Theoretically, the hackers will gain access to all customer passwords if they manage to break the encryption of the stolen database.
The full statement from Toubba elaborates:
“We have determined that once the cloud storage access key and dual storage container decryption keys were obtained, the threat actor copied information from backup that contained basic customer account information and related metadata including company names, end-user names, billing addresses, email addresses, telephone numbers, and the IP addresses from which customers were accessing the LastPass service.”
But, it gets worse. The statement continues (emphasis LastPass):
“The threat actor was also able to copy a backup of customer vault data from the encrypted storage container which is stored in a proprietary binary format that contains both unencrypted data, such as website URLs, as well as fully-encrypted sensitive fields such as website usernames and passwords, secure notes, and form-filled data. These encrypted fields remain secured with 256-bit AES encryption and can only be decrypted with a unique encryption key derived from each user’s master password using our Zero Knowledge architecture. As a reminder, the master password is never known to LastPass and is not stored or maintained by LastPass.”
LastPass attempts to downplay the breach by stating that it would take “millions of years to guess your master password using generally-available password-cracking technology.” They also state that there “are no recommended actions that you need to take at this time.”

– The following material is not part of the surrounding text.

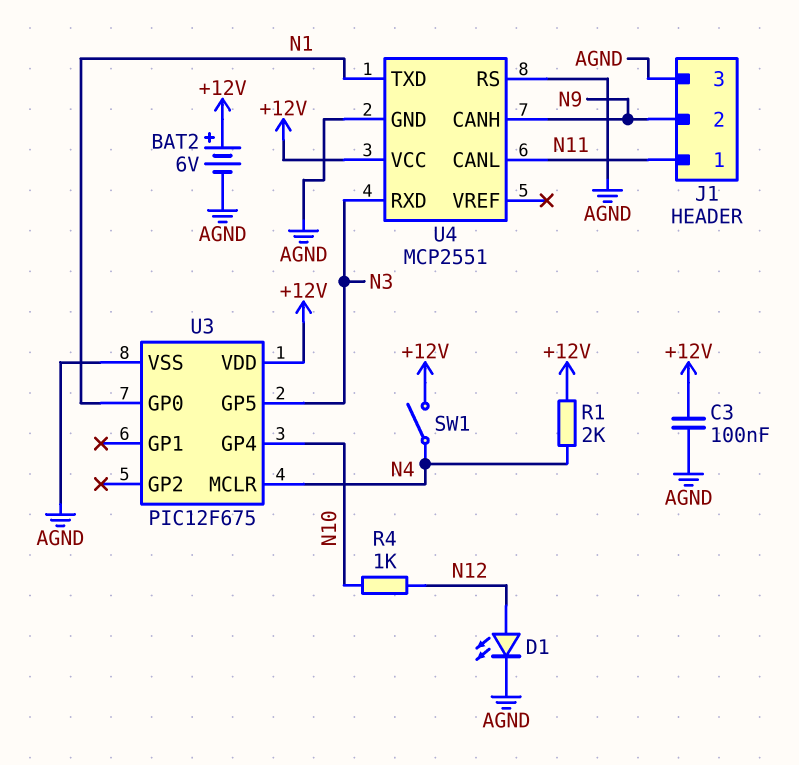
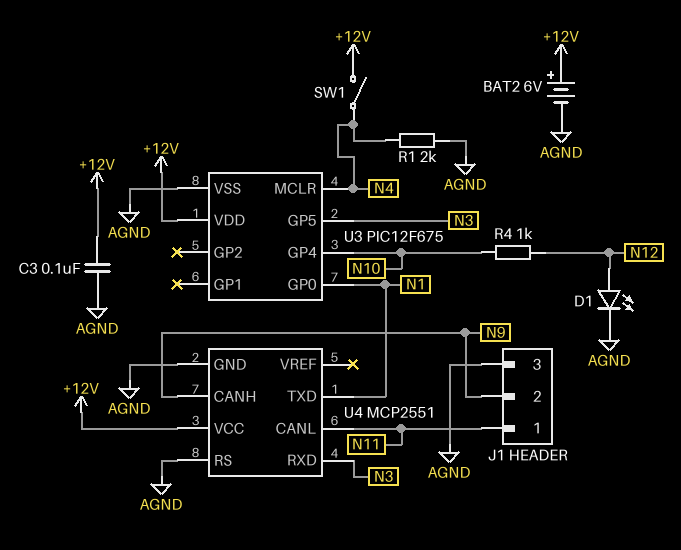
R1: 2k (+12V, N4) -> 2k (AGND, N4)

While that may sound comforting to at least some of the LastPass customer base, the bottom line is that this is the second significant breach in a single year for the company.
The developer environment was breached using a compromised developer account in August, and left many customers wondering what the true fallout was—until yesterday.
There are more than 33 million people and 100,000 businesses using LastPass, and the timing of this announcement is suspect, right as workers go on an extended holiday.